Likewise, you can change open my $out, '>', "$f.out"; to open my $out, '>', undef; to open a temporary file and then copy that file back over the original when the substitution's done. In fact, and especially if you slurp in the whole file, you can simply make the substitution in memory and then write over the original file. But I've made enough mistakes doing that that I always write to a new file, and verify the contents.
Note, I originally had an if statement in that code. That was most likely wrong. That would have only copied over lines that matched the regular expression "thisgoesout" (replacing it with "thisgoesin" of course) while silently gobbling up the rest.
You could use find:
find . -name '*.{cs,aspx,ascx}' | xargs perl -p -i.bak -e "s/thisgoesout/thisgoesin/gi"
This will list all the filenames recursively, then xargs will read its stdin and run the remainder of the command line with the filenames appended on the end. One nice thing about xargs is it will run the command line more than once if the command line it builds gets too long to run in one go.
Note that I'm not sure whether find completely understands all the shell methods of selecting files, so if the above doesn't work then perhaps try:
find . | grep -E '(cs|aspx|ascx)$' | xargs ...
When using pipelines like this, I like to build up the command line and run each part individually before proceeding, to make sure each program is getting the input it wants. So you could run the part without xargs first to check it.
It just occurred to me that although you didn't say so, you're probably on Windows due to the file suffixes you're looking for. In that case, the above pipeline could be run using Cygwin. It's possible to write a Perl script to do the same thing, as you started to do, but you'll have to do the in-place editing yourself because you can't take advantage of the -i switch in that situation.

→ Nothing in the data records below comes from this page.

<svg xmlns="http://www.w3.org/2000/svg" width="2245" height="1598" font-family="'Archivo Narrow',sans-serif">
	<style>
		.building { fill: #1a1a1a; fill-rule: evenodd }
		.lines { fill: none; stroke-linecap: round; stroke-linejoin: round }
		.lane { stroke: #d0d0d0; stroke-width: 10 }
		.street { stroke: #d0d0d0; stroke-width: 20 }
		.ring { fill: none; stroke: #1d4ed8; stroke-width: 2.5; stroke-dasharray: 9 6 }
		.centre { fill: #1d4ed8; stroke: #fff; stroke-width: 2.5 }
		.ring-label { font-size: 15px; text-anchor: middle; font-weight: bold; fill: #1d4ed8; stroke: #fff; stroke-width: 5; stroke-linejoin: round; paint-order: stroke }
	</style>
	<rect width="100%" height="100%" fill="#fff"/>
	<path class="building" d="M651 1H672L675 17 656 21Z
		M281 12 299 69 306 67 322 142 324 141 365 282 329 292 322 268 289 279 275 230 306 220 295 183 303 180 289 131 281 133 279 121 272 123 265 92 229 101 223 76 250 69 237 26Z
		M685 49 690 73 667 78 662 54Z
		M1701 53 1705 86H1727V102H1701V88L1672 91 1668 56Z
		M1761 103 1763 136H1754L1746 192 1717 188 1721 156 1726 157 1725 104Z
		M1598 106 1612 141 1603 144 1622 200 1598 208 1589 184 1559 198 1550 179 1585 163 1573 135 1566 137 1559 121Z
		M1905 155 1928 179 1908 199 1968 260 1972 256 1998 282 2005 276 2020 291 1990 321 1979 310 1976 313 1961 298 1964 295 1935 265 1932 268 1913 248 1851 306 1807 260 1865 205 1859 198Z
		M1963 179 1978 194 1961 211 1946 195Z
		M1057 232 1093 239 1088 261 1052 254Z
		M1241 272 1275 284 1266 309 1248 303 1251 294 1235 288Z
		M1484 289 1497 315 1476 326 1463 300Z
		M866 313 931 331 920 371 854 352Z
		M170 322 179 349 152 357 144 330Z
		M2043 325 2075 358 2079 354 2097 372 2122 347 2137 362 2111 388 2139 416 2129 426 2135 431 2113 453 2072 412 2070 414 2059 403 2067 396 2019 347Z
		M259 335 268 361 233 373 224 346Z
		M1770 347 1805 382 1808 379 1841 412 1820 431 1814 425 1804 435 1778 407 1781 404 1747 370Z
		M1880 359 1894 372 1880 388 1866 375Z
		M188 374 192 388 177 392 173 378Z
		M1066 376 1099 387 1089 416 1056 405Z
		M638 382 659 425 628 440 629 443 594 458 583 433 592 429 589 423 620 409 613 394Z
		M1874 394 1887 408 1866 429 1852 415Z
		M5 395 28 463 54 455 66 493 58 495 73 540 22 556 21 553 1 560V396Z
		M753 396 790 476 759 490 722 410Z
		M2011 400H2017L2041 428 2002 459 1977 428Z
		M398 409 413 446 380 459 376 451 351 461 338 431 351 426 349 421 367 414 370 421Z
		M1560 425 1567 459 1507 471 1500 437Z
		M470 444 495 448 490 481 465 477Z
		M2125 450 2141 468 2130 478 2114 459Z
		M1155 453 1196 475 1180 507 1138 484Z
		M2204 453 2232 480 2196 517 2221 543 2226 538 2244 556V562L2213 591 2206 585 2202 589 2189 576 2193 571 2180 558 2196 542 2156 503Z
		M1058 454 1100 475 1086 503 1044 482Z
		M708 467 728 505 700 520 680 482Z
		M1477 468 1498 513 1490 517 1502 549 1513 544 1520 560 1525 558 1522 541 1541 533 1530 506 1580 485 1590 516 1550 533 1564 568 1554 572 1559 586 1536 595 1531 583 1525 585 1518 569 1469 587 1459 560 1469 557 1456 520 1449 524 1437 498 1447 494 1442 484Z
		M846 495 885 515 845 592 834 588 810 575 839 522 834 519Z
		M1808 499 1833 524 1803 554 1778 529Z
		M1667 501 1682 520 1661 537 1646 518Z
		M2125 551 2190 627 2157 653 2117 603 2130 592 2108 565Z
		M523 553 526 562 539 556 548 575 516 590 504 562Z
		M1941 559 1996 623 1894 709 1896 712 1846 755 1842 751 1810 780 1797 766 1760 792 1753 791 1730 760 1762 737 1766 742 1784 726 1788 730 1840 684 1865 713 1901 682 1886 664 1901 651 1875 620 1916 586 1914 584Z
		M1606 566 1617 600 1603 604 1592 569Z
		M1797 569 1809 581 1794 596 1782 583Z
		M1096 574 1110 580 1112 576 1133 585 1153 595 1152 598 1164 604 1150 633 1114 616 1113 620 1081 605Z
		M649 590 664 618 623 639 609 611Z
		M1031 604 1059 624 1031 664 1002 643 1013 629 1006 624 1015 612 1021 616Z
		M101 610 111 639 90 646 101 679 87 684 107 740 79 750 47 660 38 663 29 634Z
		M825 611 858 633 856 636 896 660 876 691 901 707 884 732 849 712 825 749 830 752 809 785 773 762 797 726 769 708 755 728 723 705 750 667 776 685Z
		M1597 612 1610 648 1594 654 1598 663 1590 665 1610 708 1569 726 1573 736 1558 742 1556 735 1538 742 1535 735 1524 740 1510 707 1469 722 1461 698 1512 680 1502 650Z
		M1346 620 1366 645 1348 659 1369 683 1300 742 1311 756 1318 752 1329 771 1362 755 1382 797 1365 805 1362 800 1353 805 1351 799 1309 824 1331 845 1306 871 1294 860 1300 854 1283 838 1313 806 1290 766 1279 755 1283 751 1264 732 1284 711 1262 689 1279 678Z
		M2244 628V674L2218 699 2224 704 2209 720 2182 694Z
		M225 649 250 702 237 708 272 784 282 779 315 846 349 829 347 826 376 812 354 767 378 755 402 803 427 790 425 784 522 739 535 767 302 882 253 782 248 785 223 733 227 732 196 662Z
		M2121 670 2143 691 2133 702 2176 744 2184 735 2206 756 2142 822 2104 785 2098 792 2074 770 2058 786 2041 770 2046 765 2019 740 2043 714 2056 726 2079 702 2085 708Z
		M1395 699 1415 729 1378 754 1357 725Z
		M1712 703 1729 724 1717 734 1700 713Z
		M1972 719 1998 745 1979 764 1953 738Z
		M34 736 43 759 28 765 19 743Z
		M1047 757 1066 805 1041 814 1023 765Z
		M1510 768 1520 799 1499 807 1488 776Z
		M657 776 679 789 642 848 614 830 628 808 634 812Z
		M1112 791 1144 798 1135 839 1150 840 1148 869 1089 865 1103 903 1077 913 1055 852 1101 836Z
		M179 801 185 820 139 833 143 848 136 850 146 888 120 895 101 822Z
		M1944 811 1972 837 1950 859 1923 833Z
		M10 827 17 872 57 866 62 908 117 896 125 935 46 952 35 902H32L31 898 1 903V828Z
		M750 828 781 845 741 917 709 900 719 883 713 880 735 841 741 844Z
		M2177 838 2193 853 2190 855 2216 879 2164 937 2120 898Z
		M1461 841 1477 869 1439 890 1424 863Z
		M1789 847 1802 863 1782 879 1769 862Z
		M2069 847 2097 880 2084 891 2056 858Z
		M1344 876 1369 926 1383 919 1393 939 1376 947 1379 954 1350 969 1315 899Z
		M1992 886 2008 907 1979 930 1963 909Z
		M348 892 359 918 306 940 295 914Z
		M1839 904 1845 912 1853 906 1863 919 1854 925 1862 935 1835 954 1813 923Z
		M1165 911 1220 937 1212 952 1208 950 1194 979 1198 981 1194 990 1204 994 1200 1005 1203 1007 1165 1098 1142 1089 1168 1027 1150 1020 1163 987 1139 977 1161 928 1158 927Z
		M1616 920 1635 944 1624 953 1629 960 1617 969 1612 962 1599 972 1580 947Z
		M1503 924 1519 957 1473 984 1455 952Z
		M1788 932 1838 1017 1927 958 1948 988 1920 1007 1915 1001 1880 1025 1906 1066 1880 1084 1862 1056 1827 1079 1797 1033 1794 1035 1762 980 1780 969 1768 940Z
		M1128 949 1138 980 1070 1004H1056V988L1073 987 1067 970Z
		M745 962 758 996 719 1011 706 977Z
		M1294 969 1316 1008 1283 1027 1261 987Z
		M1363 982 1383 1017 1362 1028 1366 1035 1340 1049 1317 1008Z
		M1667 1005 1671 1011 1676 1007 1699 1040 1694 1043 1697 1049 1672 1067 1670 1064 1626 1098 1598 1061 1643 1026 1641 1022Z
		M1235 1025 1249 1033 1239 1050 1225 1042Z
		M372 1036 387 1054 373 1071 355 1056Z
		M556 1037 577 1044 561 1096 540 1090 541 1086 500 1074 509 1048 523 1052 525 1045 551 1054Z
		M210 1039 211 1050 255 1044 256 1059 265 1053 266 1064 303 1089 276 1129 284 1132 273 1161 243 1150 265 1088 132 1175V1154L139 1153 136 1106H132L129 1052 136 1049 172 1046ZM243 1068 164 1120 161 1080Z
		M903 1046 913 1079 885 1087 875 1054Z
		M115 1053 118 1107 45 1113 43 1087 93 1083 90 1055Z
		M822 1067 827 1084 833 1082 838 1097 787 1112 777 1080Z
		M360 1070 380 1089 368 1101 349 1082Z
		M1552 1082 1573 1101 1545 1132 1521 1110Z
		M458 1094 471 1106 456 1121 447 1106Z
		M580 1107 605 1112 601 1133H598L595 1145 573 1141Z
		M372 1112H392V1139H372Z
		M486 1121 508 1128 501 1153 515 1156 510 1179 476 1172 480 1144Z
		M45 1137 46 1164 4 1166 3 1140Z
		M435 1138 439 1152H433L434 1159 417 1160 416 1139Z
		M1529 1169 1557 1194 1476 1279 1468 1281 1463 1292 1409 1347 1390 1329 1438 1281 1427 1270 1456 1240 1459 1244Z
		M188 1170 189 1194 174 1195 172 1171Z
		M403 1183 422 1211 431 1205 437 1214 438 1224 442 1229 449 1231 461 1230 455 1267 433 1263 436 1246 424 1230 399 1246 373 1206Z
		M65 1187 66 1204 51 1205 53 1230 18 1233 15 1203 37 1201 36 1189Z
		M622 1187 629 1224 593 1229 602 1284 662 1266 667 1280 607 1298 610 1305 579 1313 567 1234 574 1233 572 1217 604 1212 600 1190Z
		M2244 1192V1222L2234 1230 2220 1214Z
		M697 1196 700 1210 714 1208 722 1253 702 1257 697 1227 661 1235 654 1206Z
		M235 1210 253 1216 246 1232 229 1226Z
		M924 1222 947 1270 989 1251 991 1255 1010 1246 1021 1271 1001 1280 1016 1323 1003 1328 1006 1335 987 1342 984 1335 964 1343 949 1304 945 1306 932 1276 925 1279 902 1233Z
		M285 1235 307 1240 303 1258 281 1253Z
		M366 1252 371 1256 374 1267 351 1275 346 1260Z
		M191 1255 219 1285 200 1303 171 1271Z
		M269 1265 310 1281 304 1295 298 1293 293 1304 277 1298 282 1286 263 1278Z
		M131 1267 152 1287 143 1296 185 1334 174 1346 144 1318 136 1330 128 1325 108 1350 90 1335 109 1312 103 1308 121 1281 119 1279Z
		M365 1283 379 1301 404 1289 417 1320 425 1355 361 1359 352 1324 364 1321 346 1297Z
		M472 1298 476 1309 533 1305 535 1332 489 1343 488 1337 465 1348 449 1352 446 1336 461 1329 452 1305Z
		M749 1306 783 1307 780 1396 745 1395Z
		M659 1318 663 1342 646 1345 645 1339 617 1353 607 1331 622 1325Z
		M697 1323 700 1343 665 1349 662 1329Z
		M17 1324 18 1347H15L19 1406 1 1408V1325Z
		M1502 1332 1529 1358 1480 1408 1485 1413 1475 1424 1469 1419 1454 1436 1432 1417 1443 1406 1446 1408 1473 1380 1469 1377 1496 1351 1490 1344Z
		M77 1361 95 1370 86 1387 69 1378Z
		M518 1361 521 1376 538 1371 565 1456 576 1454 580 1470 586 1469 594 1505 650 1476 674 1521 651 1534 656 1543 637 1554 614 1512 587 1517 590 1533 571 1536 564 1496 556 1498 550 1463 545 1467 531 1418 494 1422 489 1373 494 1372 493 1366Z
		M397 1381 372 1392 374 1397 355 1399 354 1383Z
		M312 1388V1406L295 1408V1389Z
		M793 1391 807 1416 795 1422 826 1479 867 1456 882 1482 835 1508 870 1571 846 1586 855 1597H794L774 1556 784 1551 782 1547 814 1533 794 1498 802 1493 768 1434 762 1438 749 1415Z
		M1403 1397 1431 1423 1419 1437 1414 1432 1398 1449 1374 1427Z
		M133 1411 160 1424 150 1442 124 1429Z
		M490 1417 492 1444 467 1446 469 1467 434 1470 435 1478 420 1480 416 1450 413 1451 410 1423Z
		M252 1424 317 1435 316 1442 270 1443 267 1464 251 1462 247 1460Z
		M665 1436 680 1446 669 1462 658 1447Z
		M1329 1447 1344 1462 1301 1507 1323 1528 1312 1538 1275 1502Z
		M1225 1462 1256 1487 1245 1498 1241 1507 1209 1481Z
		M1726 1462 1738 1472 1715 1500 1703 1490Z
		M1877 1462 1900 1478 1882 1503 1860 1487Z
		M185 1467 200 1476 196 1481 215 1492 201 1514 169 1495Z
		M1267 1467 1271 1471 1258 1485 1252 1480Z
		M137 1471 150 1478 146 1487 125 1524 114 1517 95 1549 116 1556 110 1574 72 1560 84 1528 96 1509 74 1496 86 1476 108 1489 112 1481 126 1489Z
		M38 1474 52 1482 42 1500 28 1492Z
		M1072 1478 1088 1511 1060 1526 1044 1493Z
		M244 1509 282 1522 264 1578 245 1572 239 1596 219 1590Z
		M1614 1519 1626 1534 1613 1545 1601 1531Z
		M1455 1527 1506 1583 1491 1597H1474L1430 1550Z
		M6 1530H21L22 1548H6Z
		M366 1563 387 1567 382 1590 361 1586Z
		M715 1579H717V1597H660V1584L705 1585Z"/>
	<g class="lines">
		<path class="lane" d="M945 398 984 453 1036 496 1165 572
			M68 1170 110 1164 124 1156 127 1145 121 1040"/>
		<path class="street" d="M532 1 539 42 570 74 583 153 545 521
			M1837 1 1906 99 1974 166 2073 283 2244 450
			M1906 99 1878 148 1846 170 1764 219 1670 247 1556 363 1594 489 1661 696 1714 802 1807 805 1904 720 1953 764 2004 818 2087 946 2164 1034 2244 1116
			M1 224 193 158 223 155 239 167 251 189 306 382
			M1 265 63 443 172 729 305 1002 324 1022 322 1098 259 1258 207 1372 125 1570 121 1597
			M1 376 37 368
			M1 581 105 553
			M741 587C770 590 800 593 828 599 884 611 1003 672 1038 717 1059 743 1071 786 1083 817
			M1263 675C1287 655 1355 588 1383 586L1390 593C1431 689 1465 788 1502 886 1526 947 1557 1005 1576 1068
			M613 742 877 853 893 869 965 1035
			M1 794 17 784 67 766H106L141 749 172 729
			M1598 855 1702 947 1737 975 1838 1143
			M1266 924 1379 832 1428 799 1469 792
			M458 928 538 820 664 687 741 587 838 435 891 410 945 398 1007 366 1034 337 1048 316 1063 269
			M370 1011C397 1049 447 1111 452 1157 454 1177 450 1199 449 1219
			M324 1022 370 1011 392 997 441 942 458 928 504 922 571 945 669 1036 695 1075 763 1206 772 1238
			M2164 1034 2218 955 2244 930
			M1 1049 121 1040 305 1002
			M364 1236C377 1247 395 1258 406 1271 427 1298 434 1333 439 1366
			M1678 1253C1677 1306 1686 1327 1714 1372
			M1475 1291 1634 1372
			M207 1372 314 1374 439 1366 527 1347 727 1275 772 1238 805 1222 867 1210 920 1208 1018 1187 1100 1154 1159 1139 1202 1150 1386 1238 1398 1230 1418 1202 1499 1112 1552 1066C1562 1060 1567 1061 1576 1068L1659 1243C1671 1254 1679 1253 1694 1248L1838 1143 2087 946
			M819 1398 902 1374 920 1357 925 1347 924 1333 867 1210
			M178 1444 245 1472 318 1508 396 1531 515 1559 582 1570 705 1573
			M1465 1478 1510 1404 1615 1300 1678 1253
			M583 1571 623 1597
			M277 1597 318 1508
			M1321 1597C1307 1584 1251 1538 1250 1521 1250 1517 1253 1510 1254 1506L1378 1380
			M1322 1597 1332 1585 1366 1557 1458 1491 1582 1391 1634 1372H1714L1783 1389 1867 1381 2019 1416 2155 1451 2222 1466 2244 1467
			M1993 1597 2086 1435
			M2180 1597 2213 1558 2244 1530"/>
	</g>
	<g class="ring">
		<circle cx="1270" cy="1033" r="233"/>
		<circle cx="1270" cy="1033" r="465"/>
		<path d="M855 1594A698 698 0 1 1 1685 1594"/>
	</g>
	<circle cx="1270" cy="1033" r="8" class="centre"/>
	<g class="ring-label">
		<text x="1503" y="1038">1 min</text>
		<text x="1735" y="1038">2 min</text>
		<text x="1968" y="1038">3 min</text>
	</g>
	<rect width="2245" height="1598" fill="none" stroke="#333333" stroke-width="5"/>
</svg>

Thanks to ephemient on this question and on this answer, I got this:
use File::Find::Rule;
use strict;
sub ReplaceText {
my $regex = shift;
my $replace = shift;
#ARGV = (File::Find::Rule->file()->name('*.cs','*.aspx','*.ascx')->in('.'));
$^I = '.bak';
while (<>) {
s/$regex/$replace->()/gie;
print;
}
}
ReplaceText qr/some(crazy)regexp/, sub { "some $1 text" };
Now I can even loop through a hash containing regexp=>subs entries!